Melalui rilis ini juga kami mendesak Ikatan Dokter Indonesia (IDI), Ikatan Rumah Sakit Rujukan untuk covid-19, ikatan perawat, Gubernur Kalimantan Timur dan Walikota Samarinda untuk segera melakukan investigasi atas dugaan penyalahgunaan wewenang oleh para pengurus negara mulai level terkecil RT, Kecamatan, hingga level Kota dan provinsi, termasuk pada oknum-oknum yang terlibat dalam dinas Kesehatan, badan penanggunalangan bencana daerah termasuk satgas covid-19 abal-abal yang kami duga telah dimanfaatkan oleh operasi hitam kepolisian dan intelejen.

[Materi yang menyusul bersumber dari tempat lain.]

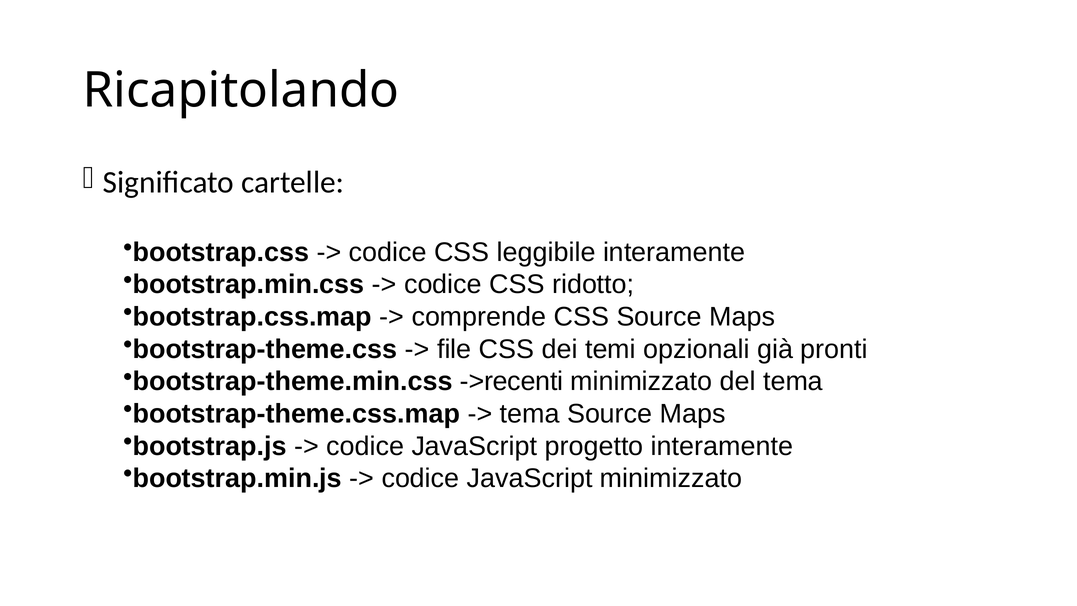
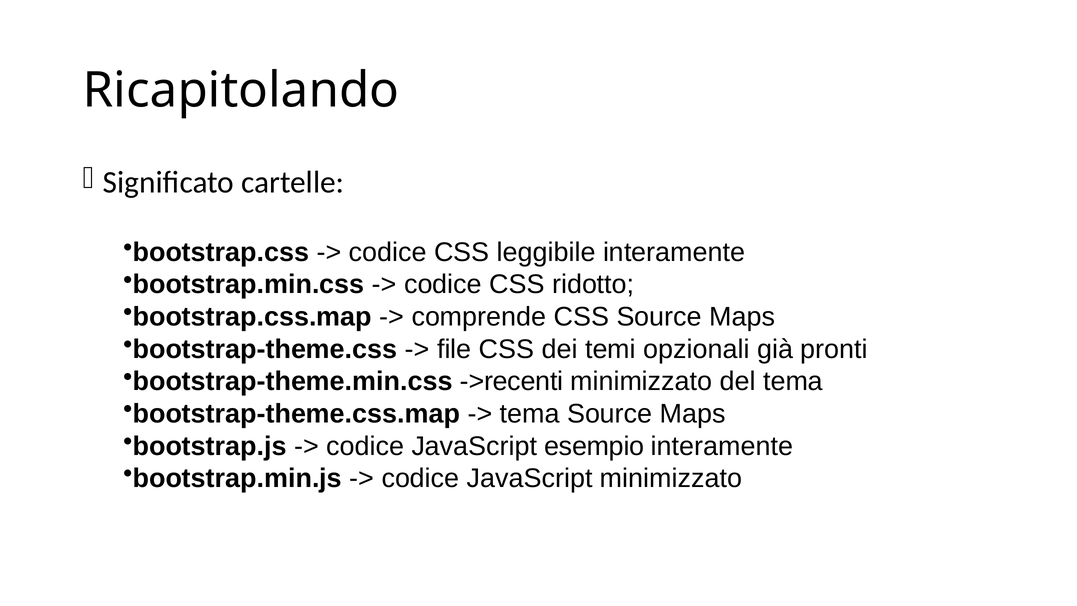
progetto: progetto -> esempio
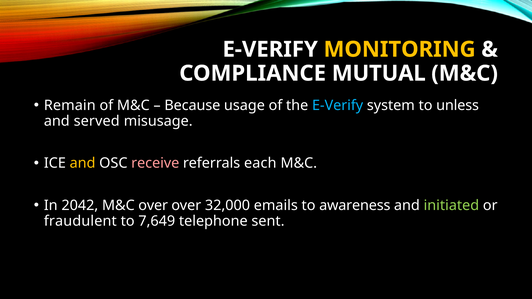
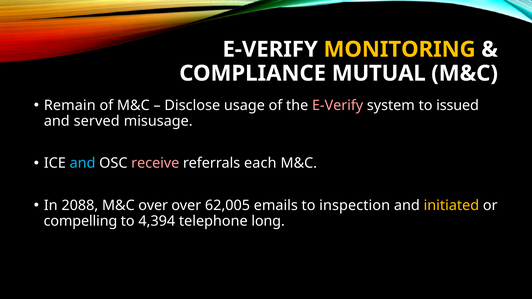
Because: Because -> Disclose
E-Verify at (338, 105) colour: light blue -> pink
unless: unless -> issued
and at (83, 163) colour: yellow -> light blue
2042: 2042 -> 2088
32,000: 32,000 -> 62,005
awareness: awareness -> inspection
initiated colour: light green -> yellow
fraudulent: fraudulent -> compelling
7,649: 7,649 -> 4,394
sent: sent -> long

Mendesak tanggungjawab kapolda kaltim dan kapolres samarinda untuk membuka kepada publik keterlibatan anggota dan satuan intelejen yang telah memanipulasi dan membuat operasi hitam mengunakan swab test covid-19 sebagai pintu dan alat operasi intelejen dalam memata-matai, mengkriminalisasi, melecehkan hak-hak warga negara, membungkam, merampas data pribadi dan kelompok para pejuang HAM dan Lingkuingan Hidup, rilis ini akan kami sampaikan juga pada Kapolri, Propam dan Provost untuk melakukan Langkah investigasi internal kepolisian dan kami tembuskan pula pada Komnasham dan Ombudsman Republik Indonesia untuk memastikan operasi ini mendapatkan perhatian dan pemeriksaan secara sungguh-sungguh, termasuk ditembuskan pada Presiden republic Indonesia, Ir Joko Widodo untuk bertanggungjawab atas pelecehan serius terhadap hak warga negaranya yang dijamin perlindungannya oleh Konstitusi Indonesia.

Rilis ini adalah peringatan tanda bahaya bagi demokrasi Indonesia yang menghadapi titik nadir karena secara keji dan memalukan, bagi seluruh warga negara Indonesia dimanapun berada, jangan pernah mau untuk dipaksa dan dilecehkan hak-hak warga negaranya karena dalam kasus ini diduga keras, upaya yang dimulai dengan tidak transparan, abal-abal dan menggunakan paksaan dalam pengambilan swab test hanyalah kedok untuk operasi gelap diluar hukum atau operasi kejahatan bagi warga negaranya sendiri.